To be so utterly compatible with someone and to be so utterly in love, but told you cannot be together because you are the same gender is perhaps the cruelest thing anyone can do to a couple who want nothing more than to live their lives together, surrounded by their family in a country they call home.  We have joined this fight by filing a fiancé visa petition and we will work to urge an end to discrimination against all gay and lesbian binational couples who live in fear of separation or isolated in exile because of the Defense of Marriage Act.


  1. Couldn't Graham visit the USA legally, marry his partner in the appropriate state and then adjust his legal status by applying for a green card now?

  2. that is really sad, i hope DOMA gets repealed for your sake, mine and all the other same sex binational couples.

  3. The first comment shows how little people know about what bi-national couples go through. Until same sex marriage is a federal law we have no way of bringing our partners here to live with us. I wish the media and talk shows would publicize what this wonderful government of ours is doing to me and countless others who just want to be together with the people they love. I think if most Americans realized that this is happening they would demand change. I am living in the Philippines with my partner waiting for this change.

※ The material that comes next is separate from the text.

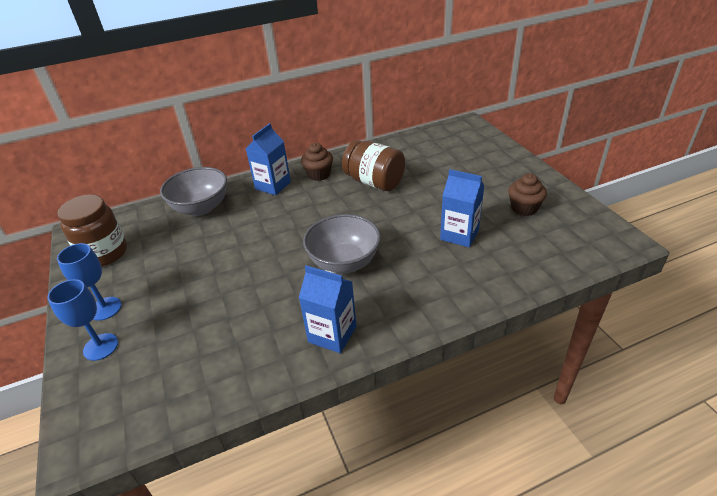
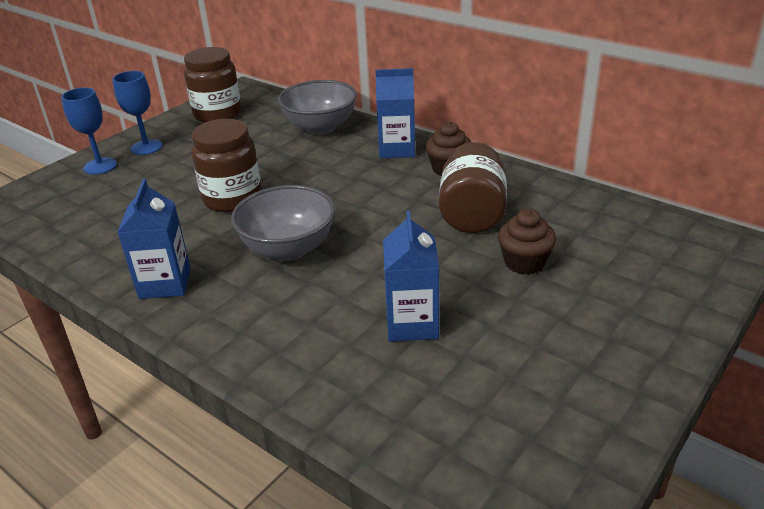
camera: 60 degrees right, 5 degrees down
brown cupcake [508,173,547,216] -> brown cupcake moved to [498,209,556,275]
none -> brown jar [191,119,262,212]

  4. Thank you michael hansen, you are correct about the media needing to publicize because the misunderstanding is worldwide. I am living in South Africa, the only country to recognize and protect same sex relationships in the country’s constitution, with my same sex partner. We decided to more here when his US study visa expired. Of course we had not choice really.
    Our friends and family here assume that the USA recognizes same sex relationships since they hear about same sex unions and marriages in some US states. They find it unbelievable when I explain the reality to them. The reality that most US states and the Federal government do not recognize our relationship.
    Recently in a FB chat with my cousin in Illinois, during the chat she became aware of the reason I moved to South Africa 5 years ago. Even she didn’t understand and her brother is an executive for the ACLU.
    There are a great number of religious radicals and bigots that will never change their position, but I agree that many Americans do not realize the inequality of the DOMA. I agree that if they were aware we would have many more allies.